While retail sales are up and motor vehicle sales climb with evidence of auto production ramping up, there will still be a microchip issue for quite some time. While adapting in some ways, supply chain issues will still be an issue across industries. Finding creative ways to recruit and retain talent and keeping close attention on driving workforce productivity will also remain at the forefront.
At LBMC, with labor shortages and retention of great talent top of mind, we implemented mid-year salary market adjustments, which is something we have not previously done in the past 25 years. While labor prices, wages, and the whole labor value and output equation is still yet to be determined, this proactive move on our end reaped strong benefits.
While there are challenges ahead of us to overcome, we are seeing a resurgence in determination for growth despite all the odds. With proactive attention to innovate and problem solve to reach high growth goals in the new year along with taking a little more control when that escaped us during the pandemic landscape, we are charting a positive path forward.

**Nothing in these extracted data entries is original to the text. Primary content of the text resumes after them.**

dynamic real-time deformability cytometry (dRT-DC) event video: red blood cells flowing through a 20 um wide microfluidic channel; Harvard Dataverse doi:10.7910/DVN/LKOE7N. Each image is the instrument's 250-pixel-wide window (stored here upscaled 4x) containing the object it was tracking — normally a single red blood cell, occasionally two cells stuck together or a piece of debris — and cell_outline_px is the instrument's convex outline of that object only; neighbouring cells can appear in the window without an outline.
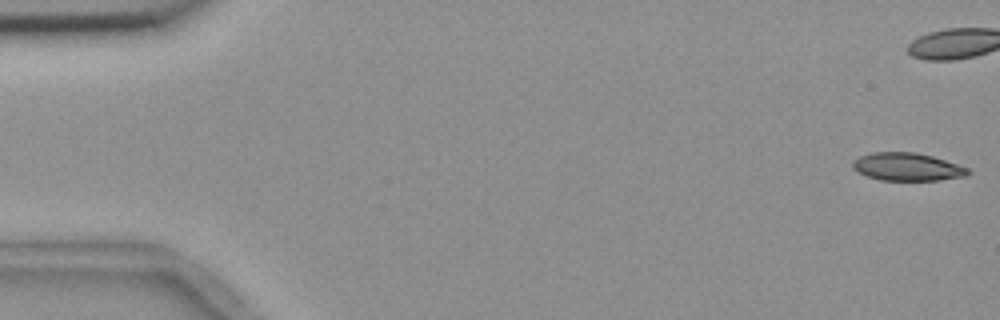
{"species": "common noctule bat (a hibernating species)", "species_latin": "Nyctalus noctula", "temperature_condition": "room temperature", "stored_images_in_passage": 56, "camera_frame_rate_fps": 3000, "um_per_image_px": 0.085, "animal": {"sex": "female", "body_mass_g": 18.4}, "frame": {"image": 1, "passage_image": 1, "time_ms": 0.0, "image_size_px": [1000, 320], "cell_outline_px": [[972, 172], [964, 176], [940, 180], [880, 180], [856, 172], [852, 168], [852, 160], [860, 156], [872, 152], [916, 152], [932, 156], [968, 168]], "centroid_in_image_um": [77.07, 14.18], "position_along_channel_um": 7.9, "area_um2": 18.73}}
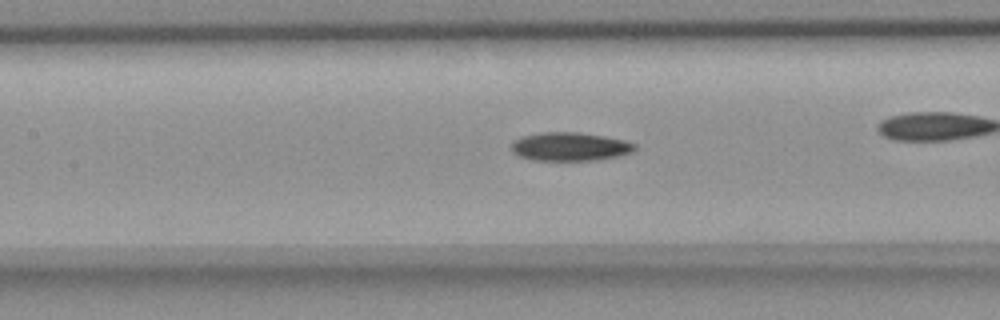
{"frame": {"image": 2, "passage_image": 25, "time_ms": 8.0, "image_size_px": [1000, 320], "cell_outline_px": [[636, 148], [632, 152], [620, 156], [596, 160], [532, 160], [520, 156], [512, 152], [512, 144], [516, 140], [524, 136], [544, 132], [576, 132], [604, 136], [624, 140], [636, 144]], "centroid_in_image_um": [48.48, 12.47], "position_along_channel_um": 158.9, "area_um2": 20.35}}
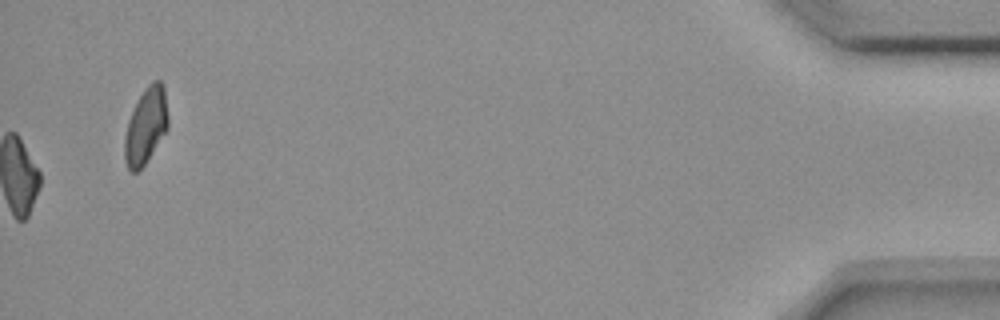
{"frame": {"image": 3, "passage_image": 56, "time_ms": 18.333, "image_size_px": [1000, 320], "cell_outline_px": [[168, 128], [144, 164], [136, 172], [132, 172], [128, 168], [124, 160], [124, 136], [128, 120], [144, 88], [152, 80], [160, 80], [164, 84], [168, 116]], "centroid_in_image_um": [12.4, 10.67], "position_along_channel_um": 422.8, "area_um2": 19.19}, "authors_computed_cell_mechanics": {"area_um2": 19.9988, "velocity_mm_per_s": 3.6662, "shape_relaxation_time_tau1_ms": 9.3362, "shape_relaxation_time_tau2_ms": null, "deformation_change_tau1": 0.2004, "deformation_change_tau2": null}}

Economists pare U.S. third-quarter GDP, spending and investment forecasts
Source: Bloomberg monthly survey
Note: Figures are annualized percent changes
U.S. Economic Growth Trends
Key trends driving economic growth in the U.S. include government and consumer spending.
Government spending should grow more rapidly as money associated with the infrastructure package begins to be spent. When you look at the infrastructure package, it’s very clear that the market likes to see spending, but does it really care who’s doing the spending? Whether it’s consumers, business or government, the market likes it when money’s being spent.
The bulk of economic growth will be associated with continued expansion in consumer spending. This is something we saw in 2021 to a degree. It was a safer measure of growth as opposed to capital investment in an uncertain time. That was a real theme of the 2021 data, and it’s held true through this year. We’ve seen it with our clients with the expansion of existing business to focus on reduced capital expenditures.
The U.S. economy is still solidly growing. According to CBS News, consumer spending is up despite inflation. Retail sales beat expectations in 2021; higher prices and the ability to online spend drove some of that. Consumers are spending, but their spending patterns are changing. No longer are they spending on one day like Black Friday. Instead of this big bubble built up where people spend a large amount of money in a short, confined period, we’re seeing that spend is more spread out. A dip in Black Friday is not necessarily the same indication that it once was – when everyone was either going to the stores or not going to the stores. Online shopping and delivery is another example of how COVID has had an impact on our buying landscape.
We are seeing that organizations who are experiencing high growth are investing heavily in productivity by enhancing technology and improving processes as well as creative efforts to recruit and retain top talent.
We continue to see investments focused on process and not current events help long term sustainability in the market.